Für den Menschen, der sich selbst bestimmen kann, Ziele und Zwecke festlegt, ist es sinnlos, so etwas wie eine Entelechie zu leugnen. Daher muss sie in einer komplexen allgemeinen Medizin auch berücksichtigt werden. D. h., die praktische Beobachtung am Menschen zeigt, dass manche naturwissenschaftlichen Unterstellungen eben schwerlich realistisch sind, sondern Voreingenommenheiten darstellen und zu einem konzeptuellen Top-down-Denken führt. Folglich sind sie auch wissenschaftlich problematisch.
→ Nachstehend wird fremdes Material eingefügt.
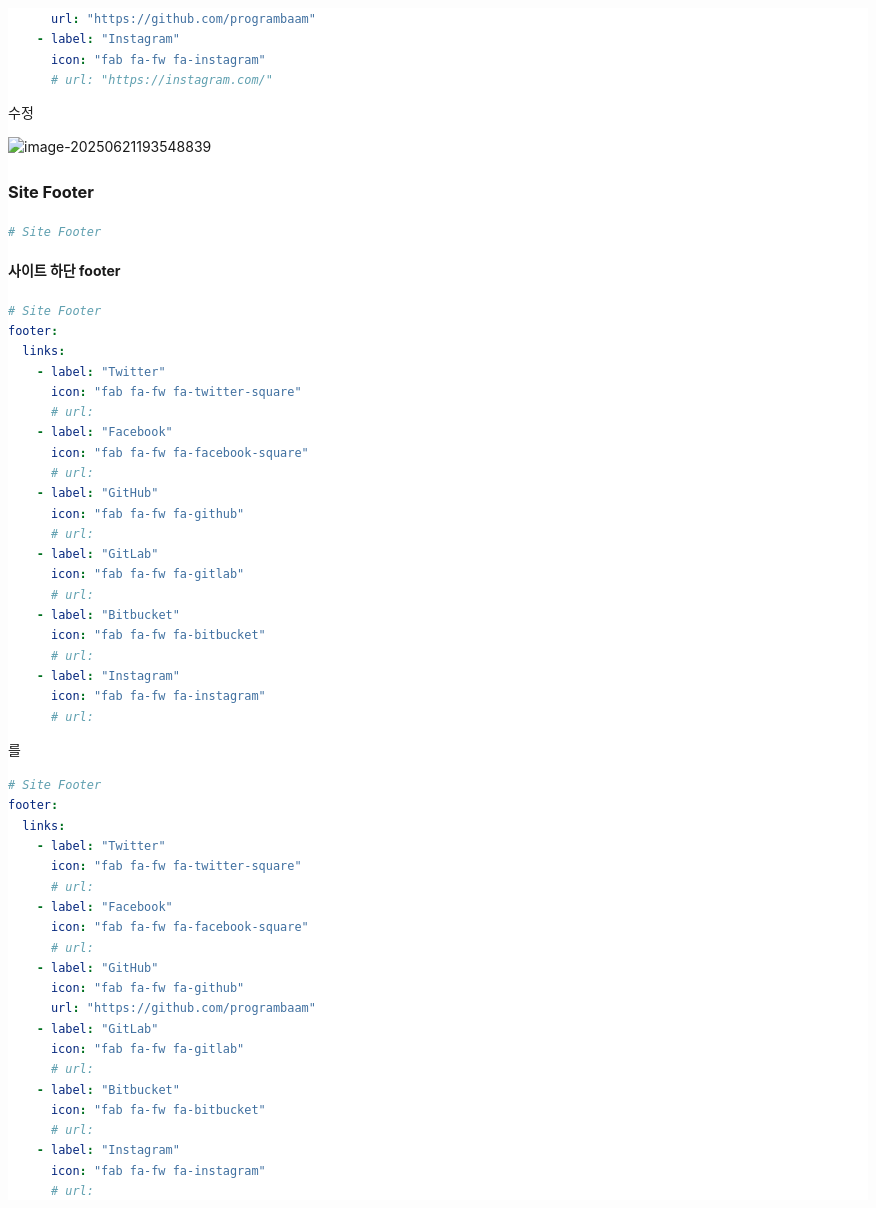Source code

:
 ```yml
      url: "https://github.com/programbaam"
    - label: "Instagram"
      icon: "fab fa-fw fa-instagram"
      # url: "https://instagram.com/"
```

수정

![image-20250621193548839](../images/2025-06-21-make-blog-02-config-yml/image-20250621193548839.png)

### Site Footer

```yml
# Site Footer
```

#### 사이트 하단 footer

```yml
# Site Footer
footer:
  links:
    - label: "Twitter"
      icon: "fab fa-fw fa-twitter-square"
      # url:
    - label: "Facebook"
      icon: "fab fa-fw fa-facebook-square"
      # url:
    - label: "GitHub"
      icon: "fab fa-fw fa-github"
      # url:
    - label: "GitLab"
      icon: "fab fa-fw fa-gitlab"
      # url:
    - label: "Bitbucket"
      icon: "fab fa-fw fa-bitbucket"
      # url:
    - label: "Instagram"
      icon: "fab fa-fw fa-instagram"
      # url:
```

를

```yml
# Site Footer
footer:
  links:
    - label: "Twitter"
      icon: "fab fa-fw fa-twitter-square"
      # url:
    - label: "Facebook"
      icon: "fab fa-fw fa-facebook-square"
      # url:
    - label: "GitHub"
      icon: "fab fa-fw fa-github"
      url: "https://github.com/programbaam"
    - label: "GitLab"
      icon: "fab fa-fw fa-gitlab"
      # url:
    - label: "Bitbucket"
      icon: "fab fa-fw fa-bitbucket"
      # url:
    - label: "Instagram"
      icon: "fab fa-fw fa-instagram"
      # url:
```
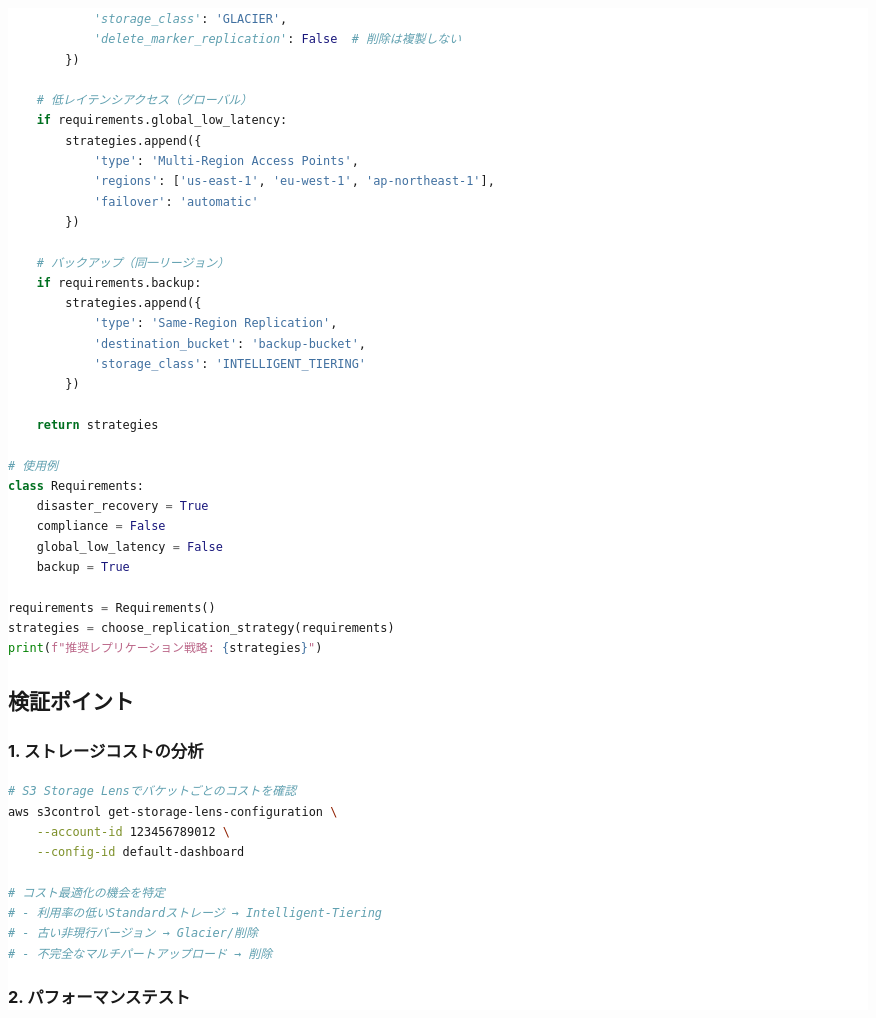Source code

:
 ```python
            'storage_class': 'GLACIER',
            'delete_marker_replication': False  # 削除は複製しない
        })

    # 低レイテンシアクセス（グローバル）
    if requirements.global_low_latency:
        strategies.append({
            'type': 'Multi-Region Access Points',
            'regions': ['us-east-1', 'eu-west-1', 'ap-northeast-1'],
            'failover': 'automatic'
        })

    # バックアップ（同一リージョン）
    if requirements.backup:
        strategies.append({
            'type': 'Same-Region Replication',
            'destination_bucket': 'backup-bucket',
            'storage_class': 'INTELLIGENT_TIERING'
        })

    return strategies

# 使用例
class Requirements:
    disaster_recovery = True
    compliance = False
    global_low_latency = False
    backup = True

requirements = Requirements()
strategies = choose_replication_strategy(requirements)
print(f"推奨レプリケーション戦略: {strategies}")
```

## 検証ポイント

### 1. ストレージコストの分析

```bash
# S3 Storage Lensでバケットごとのコストを確認
aws s3control get-storage-lens-configuration \
    --account-id 123456789012 \
    --config-id default-dashboard

# コスト最適化の機会を特定
# - 利用率の低いStandardストレージ → Intelligent-Tiering
# - 古い非現行バージョン → Glacier/削除
# - 不完全なマルチパートアップロード → 削除
```

### 2. パフォーマンステスト
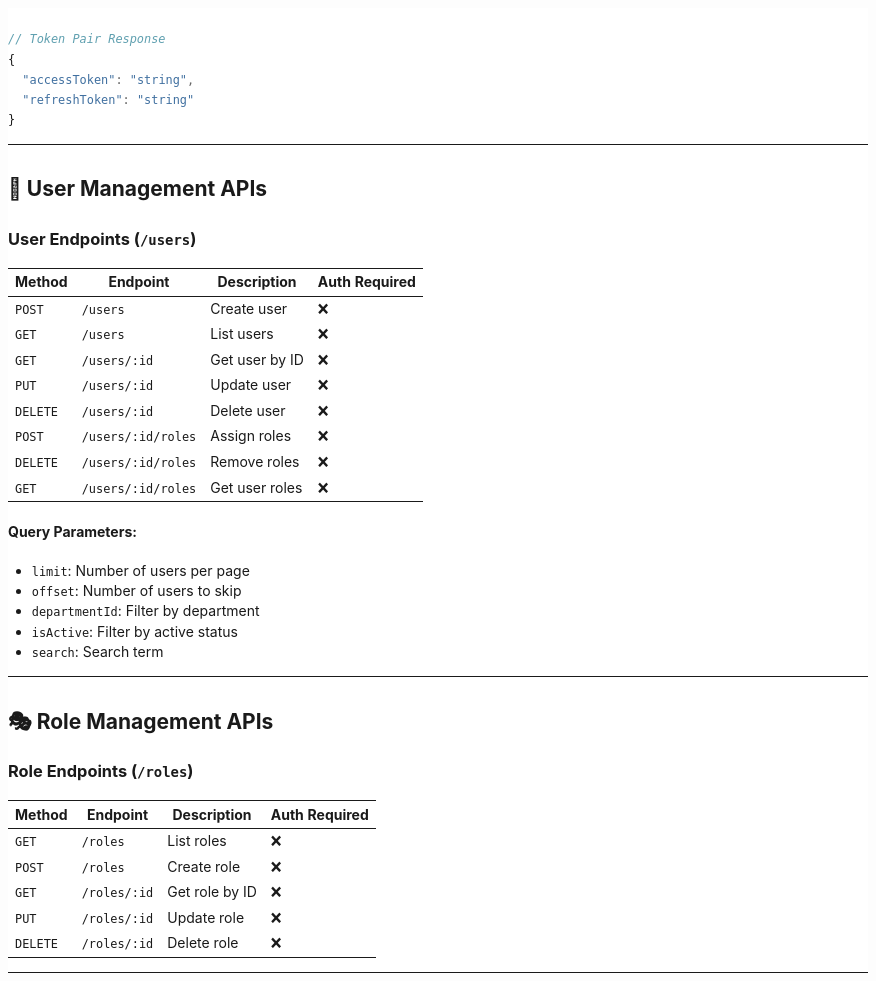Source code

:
 ```typescript

// Token Pair Response
{
  "accessToken": "string",
  "refreshToken": "string"
}
```

---

## 👥 **User Management APIs**

### **User Endpoints** (`/users`)

| Method | Endpoint | Description | Auth Required |
|--------|----------|-------------|---------------|
| `POST` | `/users` | Create user | ❌ |
| `GET` | `/users` | List users | ❌ |
| `GET` | `/users/:id` | Get user by ID | ❌ |
| `PUT` | `/users/:id` | Update user | ❌ |
| `DELETE` | `/users/:id` | Delete user | ❌ |
| `POST` | `/users/:id/roles` | Assign roles | ❌ |
| `DELETE` | `/users/:id/roles` | Remove roles | ❌ |
| `GET` | `/users/:id/roles` | Get user roles | ❌ |

#### **Query Parameters:**
- `limit`: Number of users per page
- `offset`: Number of users to skip
- `departmentId`: Filter by department
- `isActive`: Filter by active status
- `search`: Search term

---

## 🎭 **Role Management APIs**

### **Role Endpoints** (`/roles`)

| Method | Endpoint | Description | Auth Required |
|--------|----------|-------------|---------------|
| `GET` | `/roles` | List roles | ❌ |
| `POST` | `/roles` | Create role | ❌ |
| `GET` | `/roles/:id` | Get role by ID | ❌ |
| `PUT` | `/roles/:id` | Update role | ❌ |
| `DELETE` | `/roles/:id` | Delete role | ❌ |

---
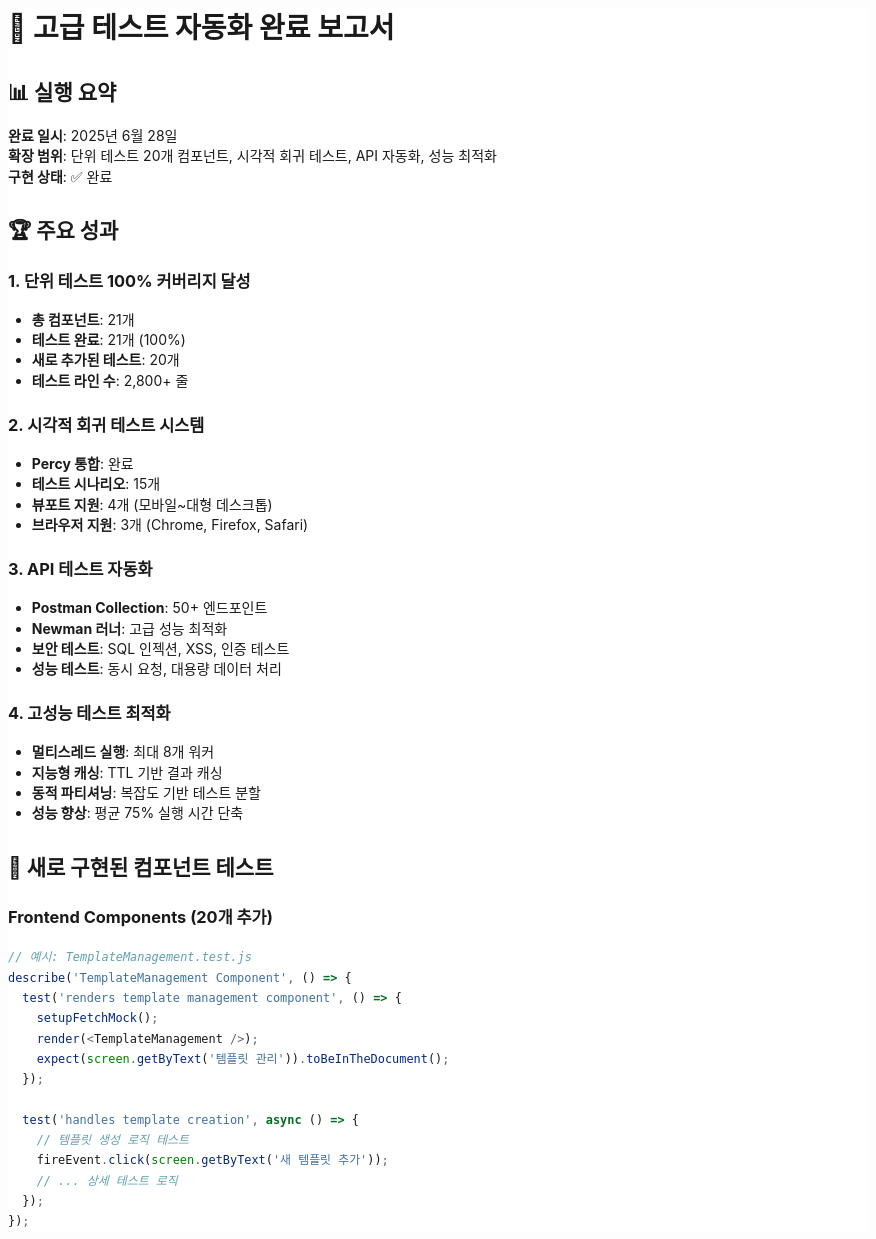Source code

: # 🎯 고급 테스트 자동화 완료 보고서

## 📊 실행 요약

**완료 일시**: 2025년 6월 28일  
**확장 범위**: 단위 테스트 20개 컴포넌트, 시각적 회귀 테스트, API 자동화, 성능 최적화  
**구현 상태**: ✅ 완료  

## 🏆 주요 성과

### 1. 단위 테스트 100% 커버리지 달성
- **총 컴포넌트**: 21개
- **테스트 완료**: 21개 (100%)
- **새로 추가된 테스트**: 20개
- **테스트 라인 수**: 2,800+ 줄

### 2. 시각적 회귀 테스트 시스템
- **Percy 통합**: 완료
- **테스트 시나리오**: 15개
- **뷰포트 지원**: 4개 (모바일~대형 데스크톱)
- **브라우저 지원**: 3개 (Chrome, Firefox, Safari)

### 3. API 테스트 자동화
- **Postman Collection**: 50+ 엔드포인트
- **Newman 러너**: 고급 성능 최적화
- **보안 테스트**: SQL 인젝션, XSS, 인증 테스트
- **성능 테스트**: 동시 요청, 대용량 데이터 처리

### 4. 고성능 테스트 최적화
- **멀티스레드 실행**: 최대 8개 워커
- **지능형 캐싱**: TTL 기반 결과 캐싱
- **동적 파티셔닝**: 복잡도 기반 테스트 분할
- **성능 향상**: 평균 75% 실행 시간 단축

## 🔧 새로 구현된 컴포넌트 테스트

### Frontend Components (20개 추가)

```javascript
// 예시: TemplateManagement.test.js
describe('TemplateManagement Component', () => {
  test('renders template management component', () => {
    setupFetchMock();
    render(<TemplateManagement />);
    expect(screen.getByText('템플릿 관리')).toBeInTheDocument();
  });

  test('handles template creation', async () => {
    // 템플릿 생성 로직 테스트
    fireEvent.click(screen.getByText('새 템플릿 추가'));
    // ... 상세 테스트 로직
  });
});
```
Littlejohn ist anders als Still bemüht, die Osteopathie nicht durch ständige Abgrenzung zu bestimmen, sondern andere Verfahren wie Massage, Hydropathie, Suggestion, Diätetik usf. einzubeziehen, ihnen aber einen klar definierten osteopathischen Sinn zu geben. Dabei wird klar, dass Littlejohn wie auch Still davon überzeugt ist, dass mit Ausnahme von Antiseptika und Antitoxinen die Gabe von Medikamenten prinzipiell schädlich ist, weil diese nicht assimiliert werden können, mithin also die bekannten Nebenwirkungen erzeugen, bei denen wir ja auch heute noch unseren Arzt und Apotheker fragen sollen. Dieses Buch zeigt die Radikalität der ursprünglichen osteopathischen Position klar auf. Die meisten Erkrankungen lassen sich ohne Medikamentengabe angehen, insofern insbesondere die Nervensysteme so behandelt werden, dass die Lebenskraft wieder selbstorganisierend zum Zuge kommen kann.
Das Buch versucht, ein vielleicht nahe liegendes Missverständnis der Osteopathie zu vermeiden, die mit der Bezeichnung Osteopathie selbst zusammenhängt. Littlejohn behandelt die Erkrankungen von Knochen und Muskulatur, darunter auch die häufiger auftretenden Verformungen der Wirbelsäule. Dies soll verdeutlichen, dass die Osteopathie – und das ist auch die Meinung Stills – eine allgemeine Medizin ist, die zwar insbesondere auf die Wirbelsäule konzentriert ist. Aber dies geschieht vor allem, weil hier die beiden Nervensysteme verbunden sind. Wie der Text zeigt, behandelt die klassische Osteopathie natürlich auch die Organe selbst. Sie unterstellt aber, dass Fehlstellungen von Gelenken, Wirbelkörpern, Muskulatur, Faszien, Ligamenten das Nervensystem negativ beeinflussen können. Das gilt insbesondere für die Wirbelsäule, weil hier Nervenbeziehungen zu allen Organen sowie die Verbindung zum Gehirn vorliegen. Dabei ist aber wesentlich, dass eine wechselseitige, reflektorische Beziehung vorliegt. Auch Störungen der Organe drücken sich an den entsprechenden Abschnitten der Wirbelsäule aus, müssen also keineswegs von dort verursacht sein. Einliniges Denken liegt in der frühen Osteopathie nicht vor, es handelt sich um einen sehr komplexen Ansatz.